Drei Monate nach der Verurteilung als Mörder kommt ein 33-Jähriger aus Straubing wieder auf freien Fuß. Hintergrund ist, dass das Urteil noch nicht rechtskräftig ist und der Mann schon früher trotz Anklage frei war. Das Oberlandesgericht (OLG) Nürnberg habe der Haftbeschwerde der Verteidigung entsprochen, sagte am Donnerstag Gerichtssprecher Michael Hammer. Er bestätigte einen Bericht der «Mittelbayerischen Zeitung».

Der Niederbayer war Ende Dezember in der Neuauflage des sogenannten Strohballen-Mordprozesses vom Landgericht Regensburg zu lebenslanger Haft verurteilt worden.
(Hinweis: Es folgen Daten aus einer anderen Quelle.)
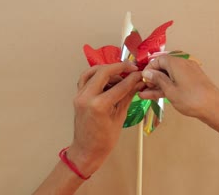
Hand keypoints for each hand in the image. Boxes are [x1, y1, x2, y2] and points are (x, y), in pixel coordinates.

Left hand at [68, 62, 142, 176]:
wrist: (87, 151)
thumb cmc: (103, 141)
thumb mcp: (120, 117)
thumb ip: (128, 97)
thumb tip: (138, 84)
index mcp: (99, 106)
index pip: (120, 86)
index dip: (132, 78)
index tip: (140, 73)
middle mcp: (87, 98)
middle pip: (104, 72)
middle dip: (119, 67)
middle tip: (132, 68)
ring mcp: (80, 96)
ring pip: (92, 72)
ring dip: (107, 69)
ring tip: (120, 72)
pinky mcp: (78, 96)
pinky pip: (85, 78)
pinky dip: (96, 74)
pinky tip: (107, 77)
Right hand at [138, 55, 218, 123]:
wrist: (214, 108)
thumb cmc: (192, 99)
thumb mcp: (170, 90)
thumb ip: (157, 80)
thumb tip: (148, 73)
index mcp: (177, 62)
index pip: (158, 60)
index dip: (148, 69)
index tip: (142, 79)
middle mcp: (183, 64)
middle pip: (164, 67)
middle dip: (152, 78)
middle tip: (143, 88)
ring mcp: (189, 73)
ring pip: (169, 76)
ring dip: (158, 84)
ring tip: (145, 95)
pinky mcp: (193, 81)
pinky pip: (176, 81)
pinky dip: (168, 87)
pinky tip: (157, 95)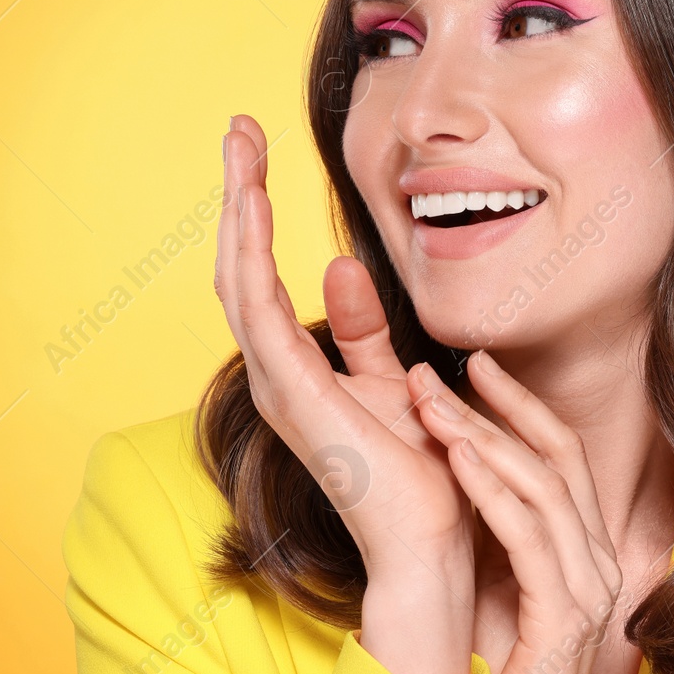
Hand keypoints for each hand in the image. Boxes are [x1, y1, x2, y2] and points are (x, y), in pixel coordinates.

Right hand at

Er soll im Februar 2007 seinen Onkel aus Habgier erdrosselt und die Leiche zwischen zwei Strohballen an der Bundesstraße 8 abgelegt haben.

In einem ersten Verfahren war der Mann freigesprochen worden. Der Bundesgerichtshof wies den Fall jedoch nach Regensburg zur Neuverhandlung zurück. Mit dem noch nicht rechtskräftigen Urteil hatte die Strafkammer zudem einen Haftbefehl wegen Fluchtgefahr erlassen. Vor dem Prozess hatte das Gericht jedoch einen alten Haftbefehl außer Vollzug gesetzt.

Das OLG stützt sich bei der Entscheidung für die Freilassung auf die Rechtsprechung des Bundesverfassungsgerichts. «Ein einmal außer Vollzug gesetzter Haftbefehl kann nur dann neu erlassen werden, wenn es wesentliche neue Umstände gibt», sagte OLG-Sprecher Hammer. Diese habe es aber nicht gegeben. Schließlich sei der Angeklagte zu jedem Prozesstermin erschienen, obwohl ihm klar gewesen sein musste, dass er mit großer Wahrscheinlichkeit verurteilt werde. Als damals freier Mann habe er nicht die Chance zur Flucht genutzt.